### Exercise inputs
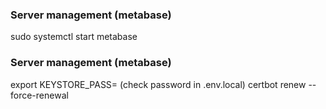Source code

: ### Server management (metabase)
sudo systemctl start metabase

### Server management (metabase)
export KEYSTORE_PASS=<password> (check password in .env.local)
certbot renew --force-renewal
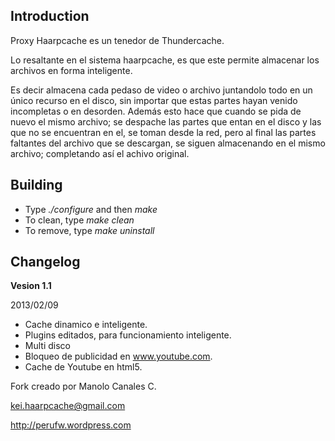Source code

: Introduction
------------
Proxy Haarpcache es un tenedor de Thundercache.

Lo resaltante en el sistema haarpcache, es que este permite almacenar los archivos en forma inteligente. 

Es decir almacena cada pedaso de video o archivo juntandolo todo en un único recurso en el disco, sin importar que estas partes hayan venido incompletas o en desorden. Además esto hace que 
cuando se pida de nuevo el mismo archivo; se despache las partes que entan en el disco y las que no se encuentran en el, se toman desde la red, pero al final las partes faltantes del archivo que se descargan, se siguen almacenando en el mismo archivo; completando así el achivo original. 
 

Building
--------
* Type _./configure_ and then _make_
* To clean, type _make clean_
* To remove, type _make uninstall_


Changelog
---------
__Vesion 1.1__

2013/02/09

* Cache dinamico e inteligente.
* Plugins editados, para funcionamiento inteligente.
* Multi disco
* Bloqueo de publicidad en www.youtube.com.
* Cache de Youtube en html5.

Fork creado por
Manolo Canales C.

kei.haarpcache@gmail.com

http://perufw.wordpress.com
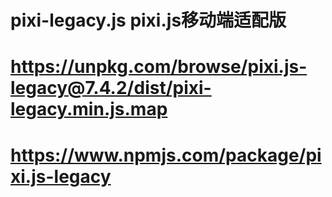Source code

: # pixi-legacy.js pixi.js移动端适配版

# https://unpkg.com/browse/pixi.js-legacy@7.4.2/dist/pixi-legacy.min.js.map

# https://www.npmjs.com/package/pixi.js-legacy
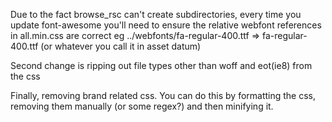 Due to the fact browse_rsc can't create subdirectories, every time you update font-awesome you'll need to ensure the relative webfont references in all.min.css
are correct eg ../webfonts/fa-regular-400.ttf => fa-regular-400.ttf (or whatever you call it in asset datum)

Second change is ripping out file types other than woff and eot(ie8) from the css

Finally, removing brand related css. You can do this by formatting the css, removing them manually (or some regex?) and then minifying it.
######
**Directions:** State the number of lines in the records that include "partes", and write nothing else.

**Task result:** 2